Many of the students claimed to have never seen such hard questions, and this high level of difficulty could undoubtedly provide an excuse for their poor showing when the results of the National Exam are announced on May 3. There should be no justification for the grumbling as the students had prepared for the final test by, among other things, taking after-school classes and a series of tryouts.

Muhadjir said the exam followed an internationally approved education reform concept called High Order Thinking Skills (HOTS). Under the scheme students are required to analyze, evaluate and create solutions to problems instead of just memorizing theories, which most of the country’s students have so far learned in school.

Behind the choice of the new approach was the government’s intention to up the standard of national education, which Muhadjir considers to be low, as evident in the country’s sub-par performance in a series of Program for International Student Assessment (PISA) surveys. The survey, conducted in 72 countries every three years by the Organization for Economic Cooperation and Development (OECD), saw Indonesia most recently rank 62nd in 2015, climbing from 71st in 2013.

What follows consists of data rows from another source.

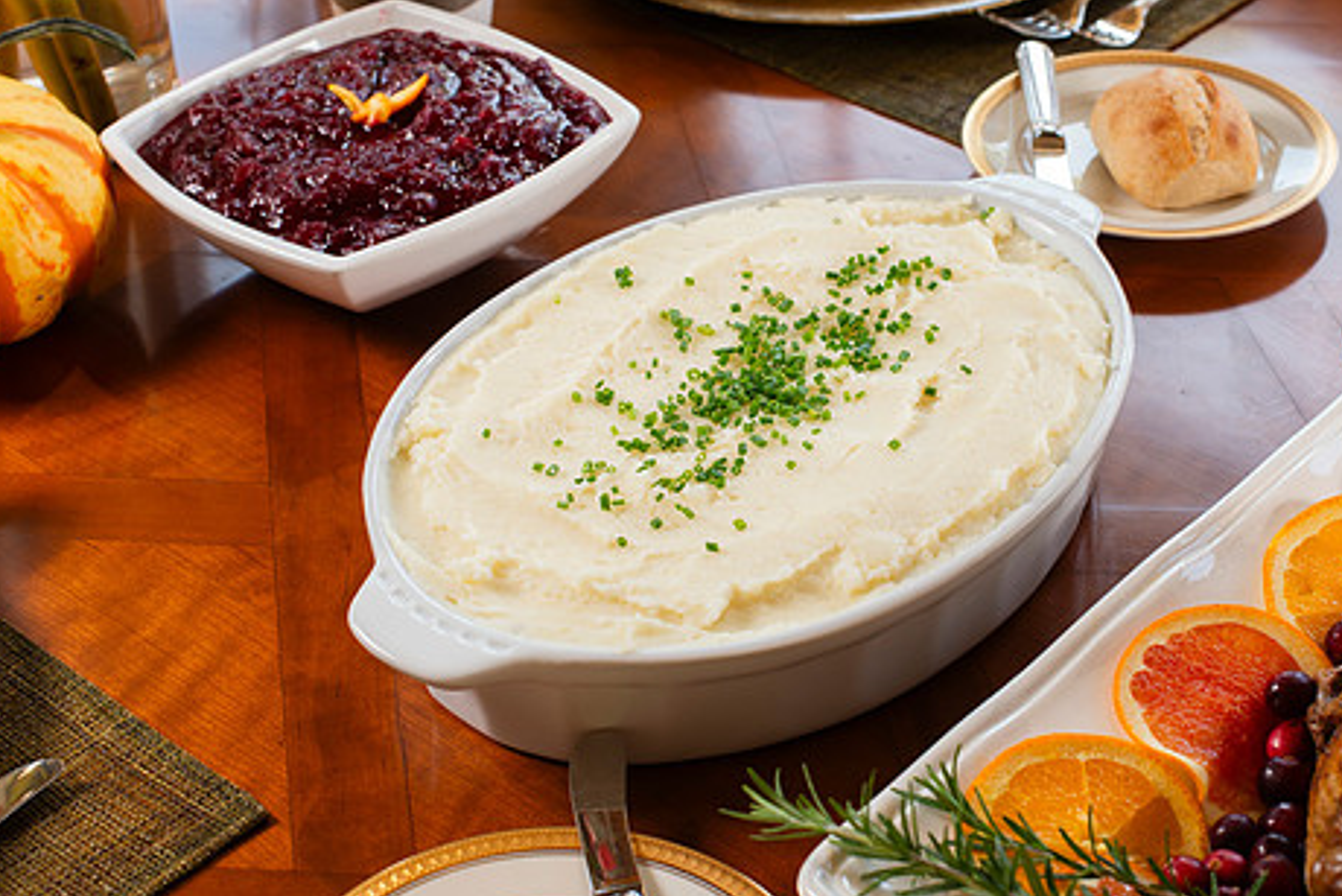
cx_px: 805
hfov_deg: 31.8
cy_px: 422
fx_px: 2349
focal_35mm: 63
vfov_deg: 21.6
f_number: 7.1
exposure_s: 1/60
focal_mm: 50
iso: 250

Indonesia has continued to fall behind fellow Southeast Asian middle-income neighbor Vietnam, not to mention Singapore, which has consistently topped the PISA list. The most recent PISA survey discovered that 75.7 percent of Indonesian students who sat the tests — science, mathematics and reading — performed below average. 

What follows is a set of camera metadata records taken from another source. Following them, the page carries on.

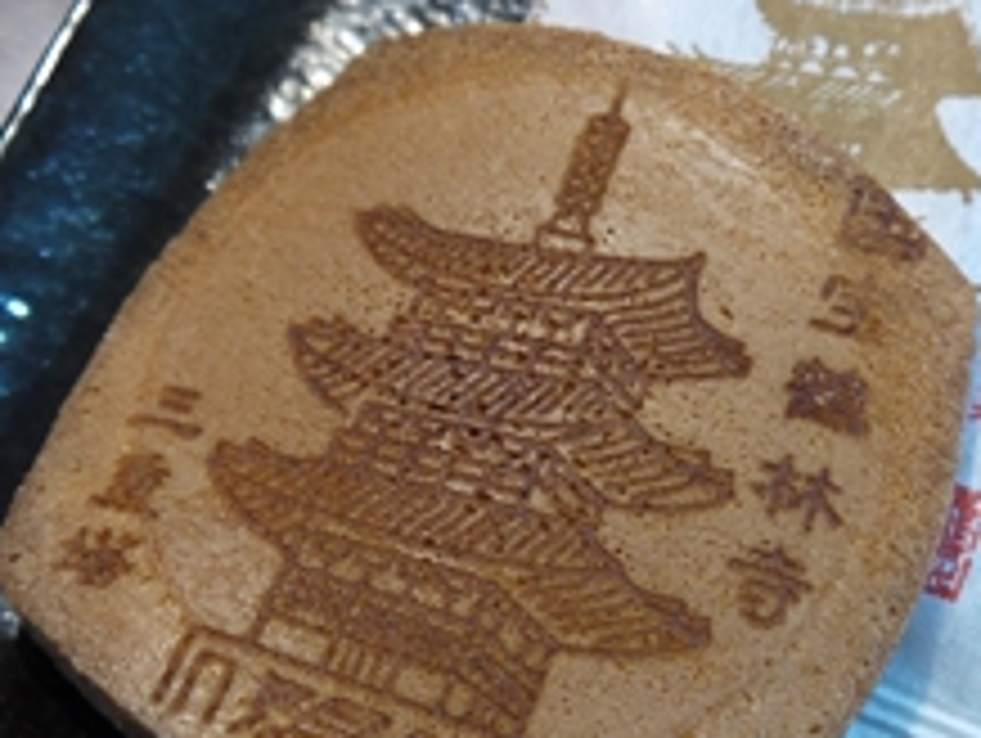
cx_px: 706
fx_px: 2185
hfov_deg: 25.1
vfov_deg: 19.2
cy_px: 371
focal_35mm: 77
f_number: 3.9
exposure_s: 1/13
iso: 400
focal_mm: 17
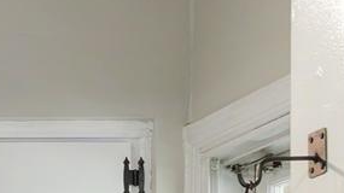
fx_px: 1787
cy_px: 528
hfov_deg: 9.2
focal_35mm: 196
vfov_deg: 5.8
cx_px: -629
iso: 320
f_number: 6.3
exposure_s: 1/2
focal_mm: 26
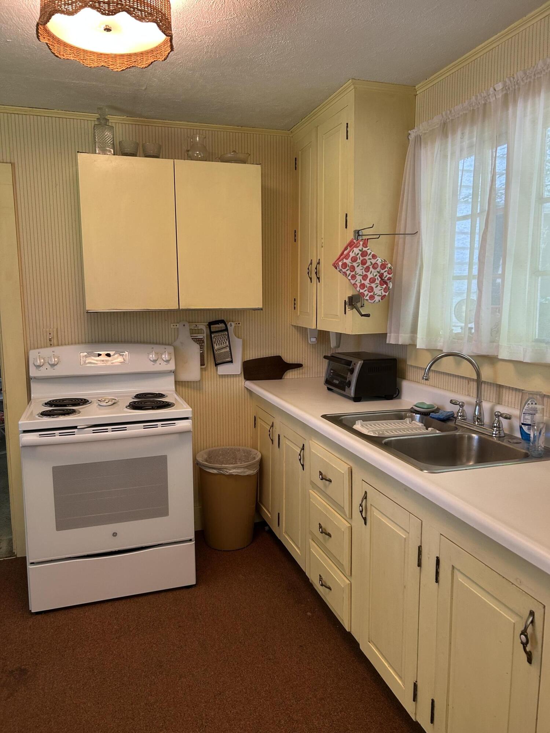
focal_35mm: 26
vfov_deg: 67.3
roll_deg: +0.3
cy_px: 366
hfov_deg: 53.1
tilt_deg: -5.4
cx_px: 275
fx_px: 551
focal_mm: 5.7
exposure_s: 1/60
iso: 100
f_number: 1.5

Of course the PISA survey does not portray the whole state of Indonesia’s education, but it shows what the country still lacks in its bid to realize the constitutional mandate of educating the people. The survey results should therefore spark questions about where the education budget, which accounts for 20 percent of the state budget, has gone. 

It turns out the PISA test and the National Exam share one thing in common. As in the recent National Exam, many students who sat the PISA test failed, as the questions were different from what they had learned in class.

As we observe National Education Day today, we are reminded that our education system has not really made a break with the past, in which students were trained to follow instructions and critical thinking was diminished at the behest of an authoritarian regime. 

The reformasi nearly 20 years ago resulted in a new awareness and political commitment to fulfill the right to education for all. It has now been translated into a huge budget for, among other things, 12 years mandatory education and other programs to boost teachers’ quality.

The next step is to reform the educational culture — a Herculean task that needs, first and foremost, political will.